# Dyers Labs - Ambergate - January 2013



## mrtoby (Jan 10, 2013)

I am a douche bag, I must have driven by this place 60000 times since moving up to Derbyshire world 6 years ago. Its massive, a total mess, full of graffiti, fucked beyond all belief yet still is quite photogenic. Lots of buildings with not much in and then you have the stair case in the top building-As some of you might know, I love stairs. Its a good one, spirally and stuff. 

some info:

"Stevensons Dyers in Ambergate; Derbyshire. Set up by the Stevenson family the company constructed the factory at Ambergate in the late 19th Century the dye works provided employment to many people in Ambergate and the surrounding towns and at its peak in the 1970’s the factory employed more than 1400 people. Well known for its good working conditions the factory played an important part in the local community and employees were encouraged to join clubs and socialise outside of work.

Stevensons remained in family ownership until 1966, when it was acquired by Coats Viyella Clothing and in 2002, it became part of the Quantum Clothing Group. However due to economic conditions it was soon forced to close the plant at Ambergate."

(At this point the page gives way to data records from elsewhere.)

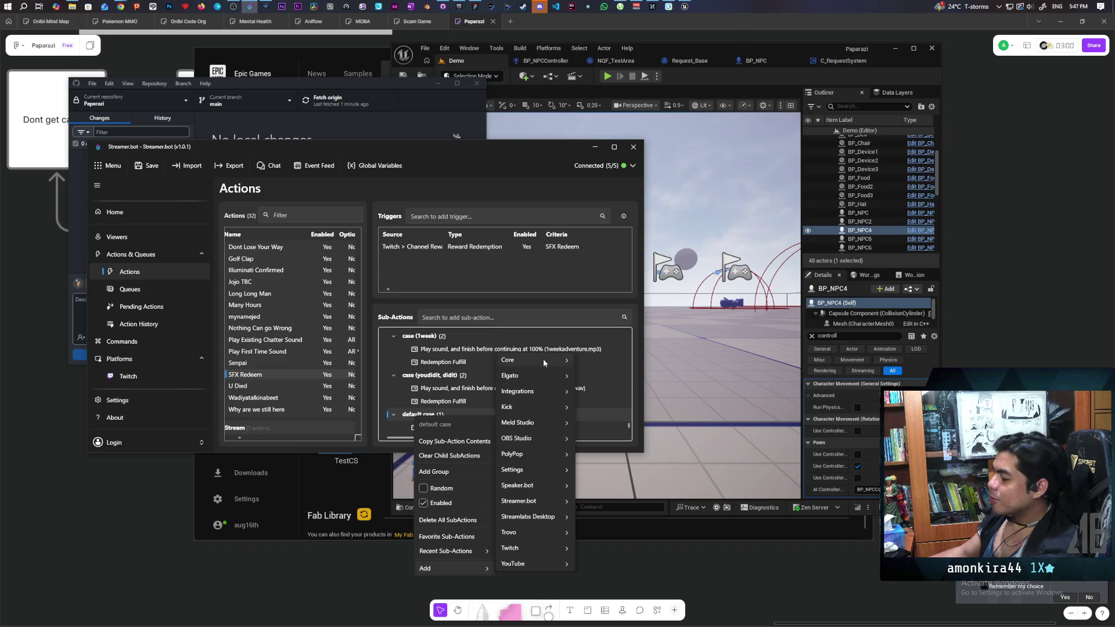
mouse_move(542, 375)
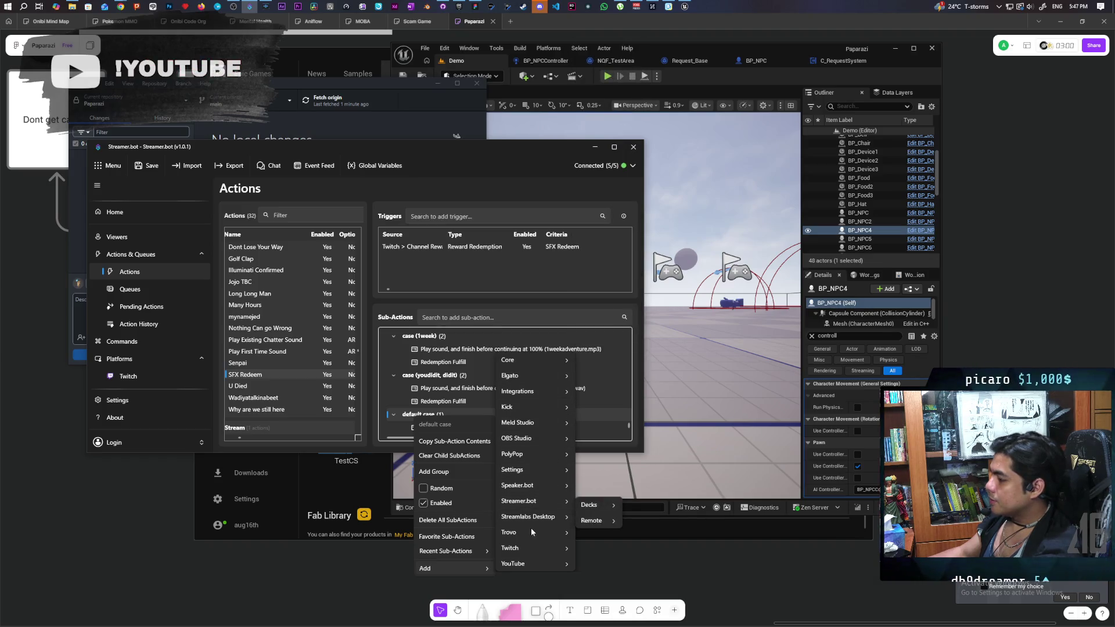
mouse_move(553, 486)
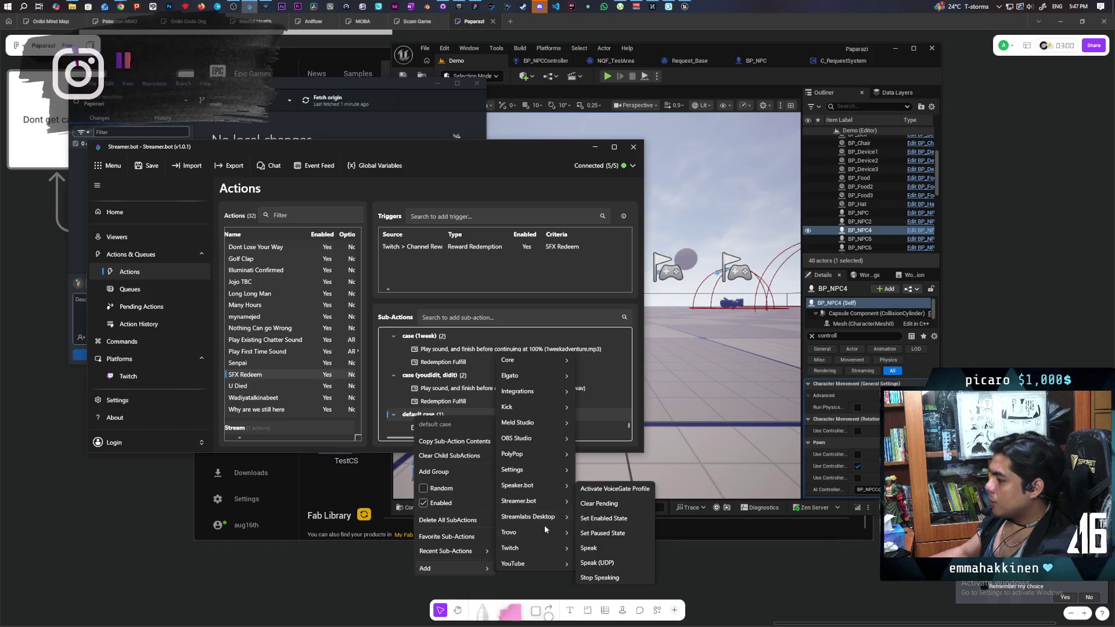
mouse_move(535, 546)
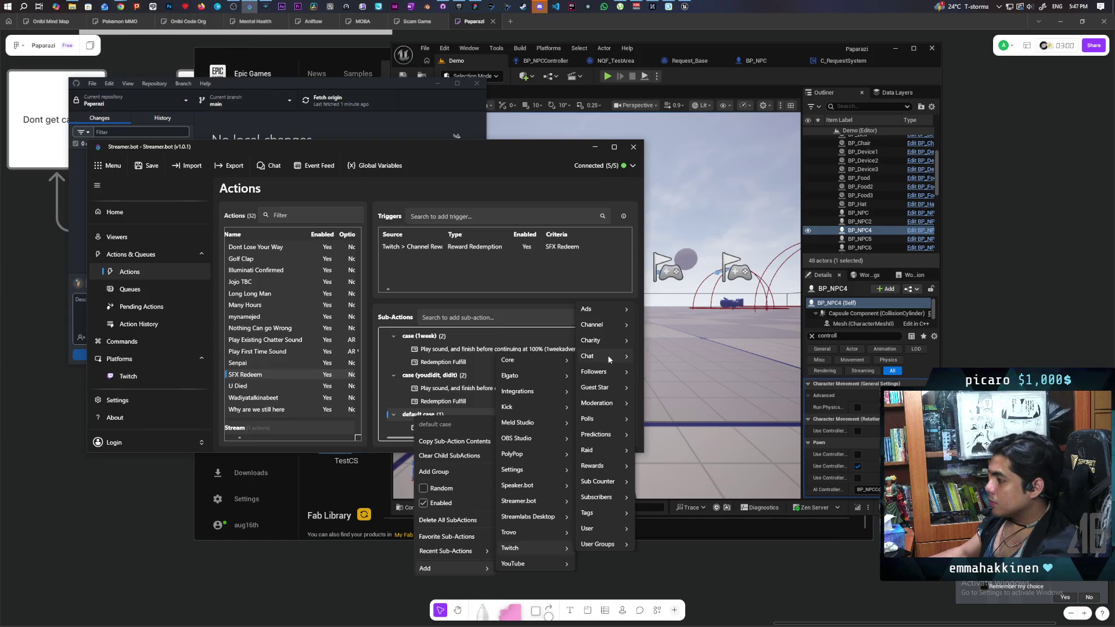
mouse_move(607, 356)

There are some pictures from others but this set here by M D Allen shows how much its gone down hill....

Also a report from that other site here from 2008.

Visited on my own, pre-work and it was -1, too cold. Here are my pictures...















































Full set here on my Flickr. Thanks for looking. Cheers to Martin AKA Skankypants for the heads up.


----------



## MrDan (Jan 10, 2013)

Very interesting shot: http://farm9.staticflickr.com/8189/8366839499_60dbd46ca8.jpg
Like you say it's fucked, but gave you some very nice photos indeed.


----------



## skankypants (Jan 10, 2013)

Spot on mate,great shots as always....


----------



## Stealthstar79 (Jan 10, 2013)

Wow!
loving your pics especially the stairs!


----------



## Silent Hill (Jan 10, 2013)

Luvly spirals going on there 

Nice


----------



## flyboys90 (Jan 10, 2013)

Nice one, crazy staircase!


----------



## ZerO81 (Jan 10, 2013)

Very nice indeed, looks like my sort of place...back to derpyshire i go!


----------



## mrtoby (Jan 10, 2013)

Let me know if you're coming!


----------



## Ramsgatonian (Jan 10, 2013)

Brilliant photography - love the report!


----------



## perjury saint (Jan 10, 2013)

*Me likey!!! *


----------



## shatners (Jan 12, 2013)

Really nice... just down the road from me too. Your right, lovely staircase


----------



## steve2109 (Jan 12, 2013)

Lovely set of pics, that placed is trashed !! Thanks for sharing


----------



## Sshhhh... (Jan 12, 2013)

Fantastic shots there! Looks like an interesting mooch, very nice


----------



## MCrosbie (Jan 17, 2013)

Nice set, stair case shots are ace and not over cooked on the HDR


----------



## Malcog (Jan 21, 2013)

Its sad to see this place going, they were a customer of a software company I used to work at that provided systems for textile companies, there were about 100 or so textile companies using that companies software in the East Midlands. I don't think a single one of those companies exist anymore.


----------



## DreadHead (Jan 22, 2013)

Nice report mate, I love the last shot


----------



## Catmandoo (Mar 20, 2013)

The stairs shot is absolutley EPIC!!! My favourite shot this year by far! threw me well out.


----------



## NakedEye (Mar 20, 2013)

Hate the HDR like the report! Nicely captured I think you've captured it well....trashed or not it's photogenic as you say.....still a few bit and pieces in aswell....cheers for posting


----------



## Stussy (Mar 21, 2013)

Ooo I like this very much, nicely processed pics too! Captured this place really well


----------



## fat-600 (Mar 22, 2013)

Lovely photos! well done!


----------



## ajhippo (Apr 5, 2013)

Nice shots, I love the corridor one.

I hope this is still around as I fancy it.


----------